[Stored data]
---+---

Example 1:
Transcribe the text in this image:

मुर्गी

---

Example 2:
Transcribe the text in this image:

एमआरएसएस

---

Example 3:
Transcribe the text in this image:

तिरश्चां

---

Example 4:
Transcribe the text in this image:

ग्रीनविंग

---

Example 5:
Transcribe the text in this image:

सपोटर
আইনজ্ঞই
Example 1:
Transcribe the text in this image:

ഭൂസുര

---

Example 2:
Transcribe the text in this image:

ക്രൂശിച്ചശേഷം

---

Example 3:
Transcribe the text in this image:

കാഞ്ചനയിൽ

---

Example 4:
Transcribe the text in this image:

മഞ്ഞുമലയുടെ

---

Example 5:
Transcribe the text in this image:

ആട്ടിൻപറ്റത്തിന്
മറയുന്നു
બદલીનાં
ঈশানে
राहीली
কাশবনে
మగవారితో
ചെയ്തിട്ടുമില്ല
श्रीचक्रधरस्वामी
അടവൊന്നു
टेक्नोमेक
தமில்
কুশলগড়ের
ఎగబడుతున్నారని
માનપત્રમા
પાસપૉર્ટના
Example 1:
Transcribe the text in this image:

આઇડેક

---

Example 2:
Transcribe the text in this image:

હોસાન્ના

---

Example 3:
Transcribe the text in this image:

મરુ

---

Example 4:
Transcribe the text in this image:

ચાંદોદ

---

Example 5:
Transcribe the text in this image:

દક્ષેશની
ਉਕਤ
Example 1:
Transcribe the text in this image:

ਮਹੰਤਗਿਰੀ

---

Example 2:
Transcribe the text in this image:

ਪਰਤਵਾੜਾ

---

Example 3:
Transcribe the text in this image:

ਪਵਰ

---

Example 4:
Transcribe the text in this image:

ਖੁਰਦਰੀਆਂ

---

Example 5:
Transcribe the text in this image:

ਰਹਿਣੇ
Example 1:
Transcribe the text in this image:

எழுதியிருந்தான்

---+---

### How to complete this task
Each record above is to be restated word for word.

### Exercise solution
Example 1:
Transcribe the text in this image:

मुर्गी

---

Example 2:
Transcribe the text in this image:

एमआरएसएस

---

Example 3:
Transcribe the text in this image:

तिरश्चां

---

Example 4:
Transcribe the text in this image:

ग्रीनविंग

---

Example 5:
Transcribe the text in this image:

सपोटर
আইনজ্ঞই
Example 1:
Transcribe the text in this image:

ഭൂസുര

---

Example 2:
Transcribe the text in this image:

ക്രൂശിച്ചശേഷം

---

Example 3:
Transcribe the text in this image:

കാഞ്ചനയിൽ

---

Example 4:
Transcribe the text in this image:

മഞ്ഞുമലയുടെ

---

Example 5:
Transcribe the text in this image:

ആട്ടിൻപറ്റത്തിന്
മറയുന്നു
બદલીનાં
ঈশানে
राहीली
কাশবনে
మగవారితో
ചെയ്തിട്ടുമില്ല
श्रीचक्रधरस्वामी
അടവൊന്നു
टेक्नोमेक
தமில்
কুশলগড়ের
ఎగబడుతున్నారని
માનપત્રમા
પાસપૉર્ટના
Example 1:
Transcribe the text in this image:

આઇડેક

---

Example 2:
Transcribe the text in this image:

હોસાન્ના

---

Example 3:
Transcribe the text in this image:

મરુ

---

Example 4:
Transcribe the text in this image:

ચાંદોદ

---

Example 5:
Transcribe the text in this image:

દક્ષેશની
ਉਕਤ
Example 1:
Transcribe the text in this image:

ਮਹੰਤਗਿਰੀ

---

Example 2:
Transcribe the text in this image:

ਪਰਤਵਾੜਾ

---

Example 3:
Transcribe the text in this image:

ਪਵਰ

---

Example 4:
Transcribe the text in this image:

ਖੁਰਦਰੀਆਂ

---

Example 5:
Transcribe the text in this image:

ਰਹਿਣੇ
Example 1:
Transcribe the text in this image:

எழுதியிருந்தான்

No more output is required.